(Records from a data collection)
·····

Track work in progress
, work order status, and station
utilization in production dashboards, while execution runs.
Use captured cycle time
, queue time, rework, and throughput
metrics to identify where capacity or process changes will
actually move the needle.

·····

What the task asks:
Please set down all of the data above again, matching it exactly.

Result for this task:
Track work in progress
, work order status, and station
utilization in production dashboards, while execution runs.
Use captured cycle time
, queue time, rework, and throughput
metrics to identify where capacity or process changes will
actually move the needle.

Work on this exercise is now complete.